Cover Up or Face Death, Palestinian Women Told

By Carolynne Wheeler in Jerusalem
05/06/2007

Women working in Palestinian television in Gaza have been ordered to avoid walking alone in the street after radical Islamists threatened to slit their throats if they do not dress in religious garb while on air.

The threat from the extremist fringe group Swords of Truth is being taken seriously by female journalists and television presenters, who staged a march in protest at the action yesterday.

Anti-vice vigilantes from the group have bombed several Internet cafes, music shops, pool halls, a restaurant and a Christian bookstore in recent weeks.

"We will cut throats, and from vein to vein, if needed to protect the spirit and morals of this nation," read a statement sent to news organisations in Gaza.

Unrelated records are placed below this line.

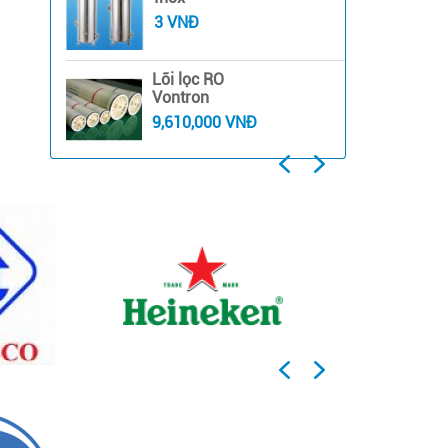
3 VNĐ
Lõi lọc RO
Vontron
9,610,000 VNĐ
Previous
Next
Previous
Next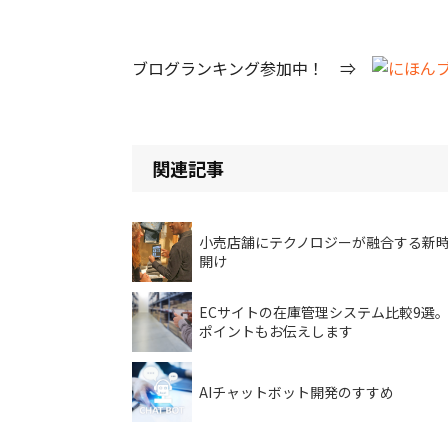
ブログランキング参加中！ ⇒
関連記事
小売店舗にテクノロジーが融合する新
開け
ECサイトの在庫管理システム比較9選
ポイントもお伝えします
AIチャットボット開発のすすめ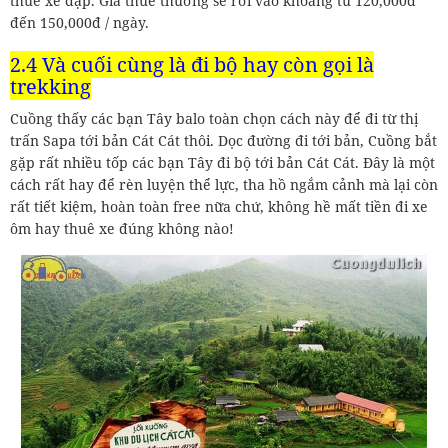
thuê xe đạp. Giá thuê thường sẽ rơi vào khoảng từ 120,000đ
đến 150,000đ / ngày.
2.4 Và cuối cùng là đi bộ hay còn gọi là
trekking
Cuồng thấy các bạn Tây balo toàn chọn cách này để đi từ thị
trấn Sapa tới bản Cát Cát thôi. Dọc đường đi tới bản, Cuồng bắt
gặp rất nhiều tốp các bạn Tây đi bộ tới bản Cát Cát. Đây là một
cách rất hay để rèn luyện thể lực, tha hồ ngắm cảnh mà lại còn
rất tiết kiệm, hoàn toàn free nữa chứ, không hề mất tiền đi xe
ôm hay thuê xe đúng không nào!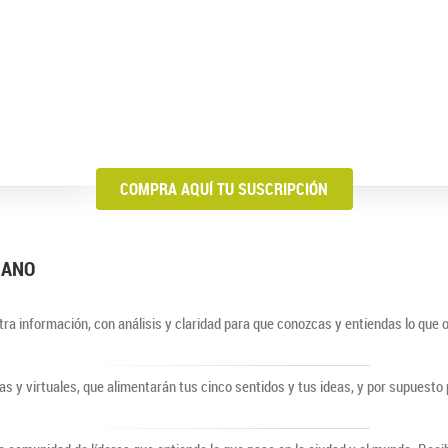
COMPRA AQUÍ TU SUSCRIPCIÓN
BIANO
ra información, con análisis y claridad para que conozcas y entiendas lo que 
cas y virtuales, que alimentarán tus cinco sentidos y tus ideas, y por supuest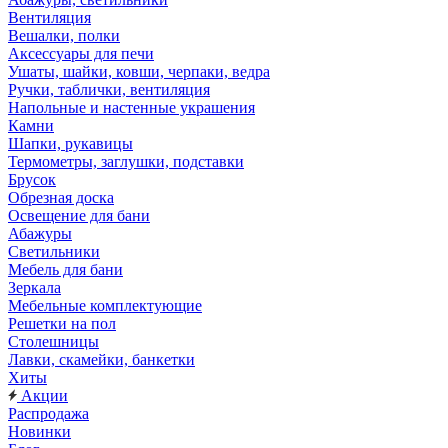
Вентиляция
Вешалки, полки
Аксессуары для печи
Ушаты, шайки, ковши, черпаки, ведра
Ручки, таблички, вентиляция
Напольные и настенные украшения
Камни
Шапки, рукавицы
Термометры, заглушки, подставки
Брусок
Обрезная доска
Освещение для бани
Абажуры
Светильники
Мебель для бани
Зеркала
Мебельные комплектующие
Решетки на пол
Столешницы
Лавки, скамейки, банкетки
Хиты
Акции
Распродажа
Новинки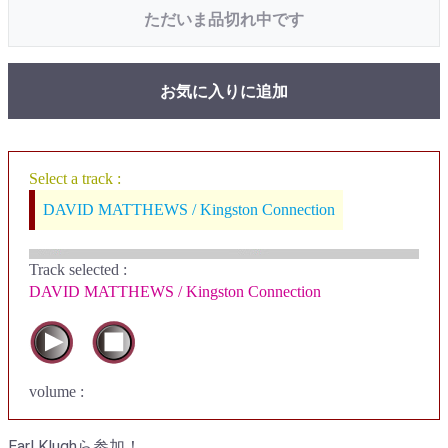
ただいま品切れ中です
お気に入りに追加
Select a track :
DAVID MATTHEWS / Kingston Connection
Track selected
:
DAVID MATTHEWS / Kingston Connection
volume :
Earl Klughら参加！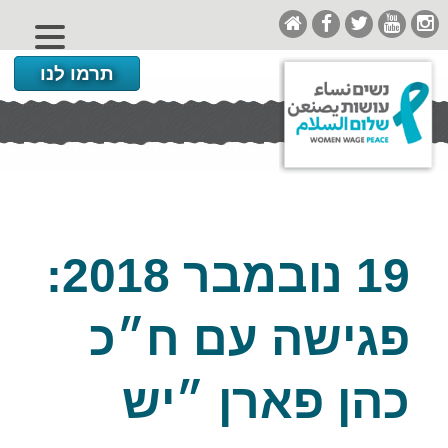
תרמו לנו
19 נובמבר 2018:
פגישה עם ח״כ
כהן פארן ״יש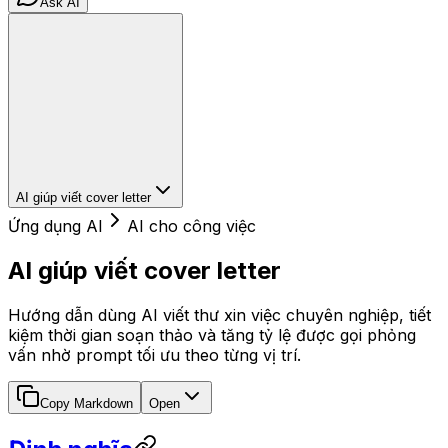
Ask AI
AI giúp viết cover letter
Ứng dụng AI
AI cho công việc
AI giúp viết cover letter
Hướng dẫn dùng AI viết thư xin việc chuyên nghiệp, tiết
kiệm thời gian soạn thảo và tăng tỷ lệ được gọi phỏng
vấn nhờ prompt tối ưu theo từng vị trí.
Copy Markdown
Open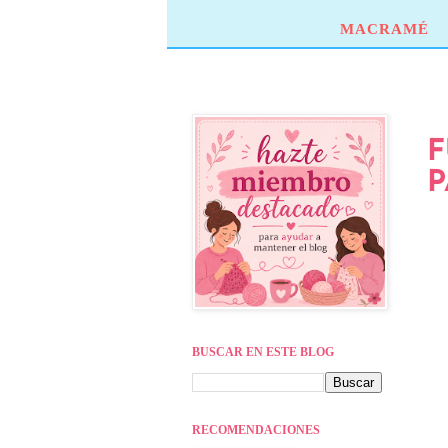
MACRAMÉ
F
P
BUSCAR EN ESTE BLOG
RECOMENDACIONES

The group accused the women of being "without any shame or morals."

"Yesterday I was just sitting down and thinking, if I died, who is going to take care of my two kids?" said Lana Shaheen, 35, the Syrian-born head of English programming at Palestine TV in Gaza and an on-air correspondent for a Jordanian television network.

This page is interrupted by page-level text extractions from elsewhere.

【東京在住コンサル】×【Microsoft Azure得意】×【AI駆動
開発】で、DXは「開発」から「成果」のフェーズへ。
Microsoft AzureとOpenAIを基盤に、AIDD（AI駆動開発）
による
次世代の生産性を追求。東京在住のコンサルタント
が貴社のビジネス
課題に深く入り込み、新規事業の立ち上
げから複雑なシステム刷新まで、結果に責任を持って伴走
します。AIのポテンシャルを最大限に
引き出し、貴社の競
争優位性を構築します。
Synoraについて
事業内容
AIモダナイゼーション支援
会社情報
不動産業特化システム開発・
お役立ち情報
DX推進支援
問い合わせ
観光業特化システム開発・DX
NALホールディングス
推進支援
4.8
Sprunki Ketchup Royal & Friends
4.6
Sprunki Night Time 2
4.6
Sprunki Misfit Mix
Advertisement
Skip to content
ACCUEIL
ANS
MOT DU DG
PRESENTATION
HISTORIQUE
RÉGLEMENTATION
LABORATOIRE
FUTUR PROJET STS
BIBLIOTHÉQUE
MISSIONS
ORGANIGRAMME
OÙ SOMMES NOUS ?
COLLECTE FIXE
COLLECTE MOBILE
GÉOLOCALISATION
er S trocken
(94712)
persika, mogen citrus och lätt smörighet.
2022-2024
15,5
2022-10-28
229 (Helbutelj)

Miss Shaheen, who has lived in Gaza for 11 years with her Palestinian husband, does not wear a headscarf. And while many of her colleagues do cover their heads, they also "wear jeans, like all journalists everywhere".

Yesterday, Radwan Abu Ayyash, the Palestinian deputy minister of culture, condemned the threat as coming from criminals who did not understand Islam. But he said that extra precautions would have to be taken nonetheless.

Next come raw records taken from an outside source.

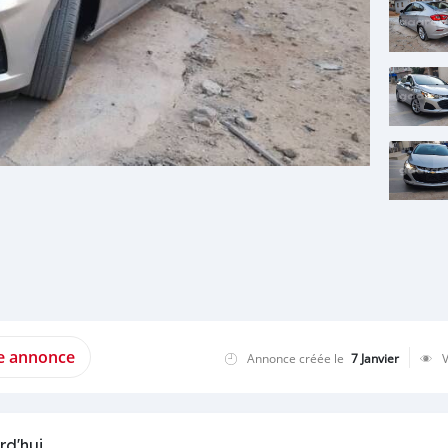
te annonce
Annonce créée le
7 Janvier
rd'hui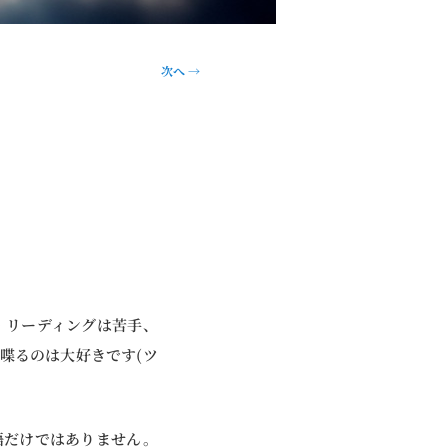
次へ
→
・リーディングは苦手、
喋るのは大好きです(ツ
語だけではありません。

"The women themselves will have to be protected and because we are a tribal society - everybody knows everybody here - the families and the police might work together" in arranging escorted cars and more bodyguards, said Mr Abu Ayyash.

He helped to found the Palestinian Broadcasting Corporation in 1993 and stepped down as its chairman two years ago.

The television network has posted extra security guards outside its offices in Ramallah and Gaza City.

Mr Ayyash said that in 1993 only a very few women working in all its broadcast operations wore headscarves and the matter was not addressed in their employment policy.

Today, while many of the network's 15 or so female presenters already cover their heads, their Western clothing and make-up does not conform to strictest interpretations of the Koran.

In conservative Gaza, an increasing number of young, pious women are adopting the full-face veil, or niqab, and gloves along with headscarves and long robes.

Now, Miss Shaheen - no stranger to violence after covering war between Palestinian factions and years of Israeli air strikes and ground operations - said that she is afraid to walk alone in the street, and is using her television crew as bodyguards.

"Frankly speaking, I am afraid. Not only me, all of the employees at Palestine TV are afraid. But we have to do our jobs as journalists," she said.